2) I still wouldn’t recommend some of the kind bars to my clients and I wish the FDA had focused on the sugar content of these bars, not the fat.. While many were left scratching their heads and thinking, “Really? That’s where you’re going to focus your resources?” I am actually kind of glad the FDA chose to focus on these so-called “healthy” bars. It’s important that both processed foods AND healthy foods get focused on because if we only choose to focus on the crap, the public will continue to remain uneducated and buy what they think are healthy products. We have an obesity epidemic and with 16g sugar per bar, there are better bars out there. Again, I wish the FDA had focused on sugar because that’s the real issue with some of the bars. If I had to guess, I would say in a given week about 95% of the people I see are eating KIND bars, thinking they are doing themselves a favor. Well let me tell you, that full sugar KIND bar and flavored Chobani yogurt you’re eating is making your waistline bigger. We need to shed light on the fact that even our “healthy” products are being spoiled by the food industry.

I’m not saying don’t buy a KIND bar or yogurt, but here’s what you should look for when choosing snacks:

Low Sugar.
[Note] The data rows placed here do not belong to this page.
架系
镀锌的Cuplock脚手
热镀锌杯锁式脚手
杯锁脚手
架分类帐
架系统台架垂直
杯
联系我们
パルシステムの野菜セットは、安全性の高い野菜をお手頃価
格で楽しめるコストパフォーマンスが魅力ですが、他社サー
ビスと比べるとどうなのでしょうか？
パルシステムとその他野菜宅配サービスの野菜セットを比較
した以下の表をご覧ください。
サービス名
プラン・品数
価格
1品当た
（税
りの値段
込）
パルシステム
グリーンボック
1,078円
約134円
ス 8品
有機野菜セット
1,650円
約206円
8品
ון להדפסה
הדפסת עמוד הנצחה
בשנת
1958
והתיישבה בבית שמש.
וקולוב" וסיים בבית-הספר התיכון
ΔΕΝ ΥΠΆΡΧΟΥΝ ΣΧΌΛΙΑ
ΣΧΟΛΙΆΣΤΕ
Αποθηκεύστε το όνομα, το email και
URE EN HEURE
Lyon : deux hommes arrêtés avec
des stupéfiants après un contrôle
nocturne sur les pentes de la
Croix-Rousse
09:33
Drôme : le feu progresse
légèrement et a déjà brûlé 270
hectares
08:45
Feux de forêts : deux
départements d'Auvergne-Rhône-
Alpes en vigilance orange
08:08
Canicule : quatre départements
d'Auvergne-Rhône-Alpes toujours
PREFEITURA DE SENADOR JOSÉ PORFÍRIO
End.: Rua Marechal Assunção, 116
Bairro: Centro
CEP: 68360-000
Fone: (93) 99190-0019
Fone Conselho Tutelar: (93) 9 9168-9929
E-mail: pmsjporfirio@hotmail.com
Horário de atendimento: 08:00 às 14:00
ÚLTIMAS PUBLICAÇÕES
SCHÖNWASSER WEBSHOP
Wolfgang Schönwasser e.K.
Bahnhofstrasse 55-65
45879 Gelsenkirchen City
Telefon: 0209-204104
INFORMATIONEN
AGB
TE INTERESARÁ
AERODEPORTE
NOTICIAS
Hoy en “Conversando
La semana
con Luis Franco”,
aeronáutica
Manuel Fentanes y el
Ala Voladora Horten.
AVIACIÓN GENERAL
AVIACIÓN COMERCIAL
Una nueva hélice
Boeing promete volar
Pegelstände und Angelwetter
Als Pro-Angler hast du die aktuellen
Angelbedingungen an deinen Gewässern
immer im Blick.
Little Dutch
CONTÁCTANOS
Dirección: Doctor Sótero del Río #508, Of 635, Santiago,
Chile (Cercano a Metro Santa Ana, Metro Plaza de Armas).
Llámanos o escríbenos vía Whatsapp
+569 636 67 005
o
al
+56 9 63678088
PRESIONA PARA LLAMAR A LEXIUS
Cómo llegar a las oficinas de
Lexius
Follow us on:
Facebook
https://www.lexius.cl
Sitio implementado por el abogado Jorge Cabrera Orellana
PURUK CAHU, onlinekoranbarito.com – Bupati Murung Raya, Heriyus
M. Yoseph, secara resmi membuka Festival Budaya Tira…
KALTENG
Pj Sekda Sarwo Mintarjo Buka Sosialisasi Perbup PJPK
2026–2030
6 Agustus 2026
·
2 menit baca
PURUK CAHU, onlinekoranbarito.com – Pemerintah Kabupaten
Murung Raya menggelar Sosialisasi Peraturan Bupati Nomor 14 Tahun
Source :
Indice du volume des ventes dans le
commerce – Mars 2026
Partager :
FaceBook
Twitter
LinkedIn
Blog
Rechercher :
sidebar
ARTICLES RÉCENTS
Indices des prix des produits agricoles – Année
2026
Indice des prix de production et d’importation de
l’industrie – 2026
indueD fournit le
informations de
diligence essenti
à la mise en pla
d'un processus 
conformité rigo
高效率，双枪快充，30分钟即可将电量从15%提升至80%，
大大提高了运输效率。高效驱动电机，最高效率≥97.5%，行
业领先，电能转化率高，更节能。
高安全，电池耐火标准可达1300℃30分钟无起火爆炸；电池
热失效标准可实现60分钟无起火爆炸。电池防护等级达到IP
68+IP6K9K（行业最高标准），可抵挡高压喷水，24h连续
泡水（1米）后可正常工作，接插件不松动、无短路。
Aim for 6-8grams of sugar or less, Natural sugars found in fruits and dairy products (lactose), vegetables, etc, are better obviously but sugar is still sugar- HONEY IS SUGAR PEOPLE! If you are going to buy a KIND bar- opt for the 5g of sugar or less. For yogurt,

The more natural the better. I love my quest bars and I always will- are low sugar KIND bars better for you?- totally but they stick to my teeth and personally I enjoy Quest bars more. Skip any bars though that have an excess amount of sugar alcohols in them.

Protein. A good rule of thumb? Opt for a bar with protein of at least 5g or more. Sometimes it can be difficult to get a good wholesome bar though with loads of protein. Do the best you can. I personally really like NUGO slim bars, Nogii bars (GF and paleo), Quest bars, and Larabars. My least favorite: Clif Bars and Balance bars.

My overall recommendation: Always watch the sugar, and of course, watch the number of bars you eat! Never is an excess consumption of bars good for you.